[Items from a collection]
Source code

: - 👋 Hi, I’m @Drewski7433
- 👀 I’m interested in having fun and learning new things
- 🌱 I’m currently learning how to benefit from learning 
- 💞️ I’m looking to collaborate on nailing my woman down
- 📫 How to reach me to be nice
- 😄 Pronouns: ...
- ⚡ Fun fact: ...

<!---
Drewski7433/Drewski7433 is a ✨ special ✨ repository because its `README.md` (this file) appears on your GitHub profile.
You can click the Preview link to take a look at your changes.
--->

» INSTRUCTIONS TO FOLLOW
Arrange the lines from the beginning of the items up to and including the line that contains "- ⚡ Fun fact: ..." as a numbered list, leaving out any blank lines.

» EXPECTED ANSWER
1. Source code
2. : - 👋 Hi, I’m @Drewski7433
3. - 👀 I’m interested in having fun and learning new things
4. - 🌱 I’m currently learning how to benefit from learning 
5. - 💞️ I’m looking to collaborate on nailing my woman down
6. - 📫 How to reach me to be nice
7. - 😄 Pronouns: ...
8. - ⚡ Fun fact: ...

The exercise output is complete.